Here in Illinois, the coronavirus has me in my eighth week of working from home and we’re all in our seventh week of sheltering-in-place orders. We’re worshipping at home via screens and all the familiar church activities are cancelled. We’re leaving the house only when necessary and we’re grieving with those who have lost jobs, health, loved ones or all three.
As some areas of our country begin to take steps to return to normal, it’s all too obvious that ‘normal’ isn’t going to be the old, familiar normal for quite some time. If ever.
What’s your new normal?
Earlier this year, my husband and I were already in the midst of finding a ‘new normal,’ adjusting to the end of nine years of full-time caregiving and a time of sharing our home with an adult son. Everything was different: meals, chores, schedule, and our home itself. When the virus restrictions arrived, it added a new layer to the task of creating a new normal.
It’s unsettling when ‘normal’ is disrupted or disappears for any reason. But with any disruption or uncertainty, we have choices in how we respond, and those choices bring opportunities. We create the new normal as we choose how we’ll think about and react to the challenges.

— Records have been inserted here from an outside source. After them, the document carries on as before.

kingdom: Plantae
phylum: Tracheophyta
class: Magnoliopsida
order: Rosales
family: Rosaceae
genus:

For those of us who care about volunteerism in our churches, it’s time to think about the new normal. How will we practice social distancing in our ministries? How will we protect the health our volunteers? How many of our volunteers will come back? What will we do if our many, faithful, older volunteers don’t come back at all due to understandable fear of exposure to the virus?
We need to deal with the issues these questions raise. But if we begin here, we’ll likely stay here. Are there other questions to ask?
Are there opportunities in this crisis? What is God teaching us right now? How can we respond to the grief, loneliness, unemployment and fear caused by this virus? Where are our people serving/volunteering right now, in their homes and communities? How can we support and encourage them? When in-the-church-building volunteering is again allowed, will it discourage in-the-community serving? Do we want it to?
The questions we ask and the solutions we seek will define our new normal for the future. What new normal is God pointing us to?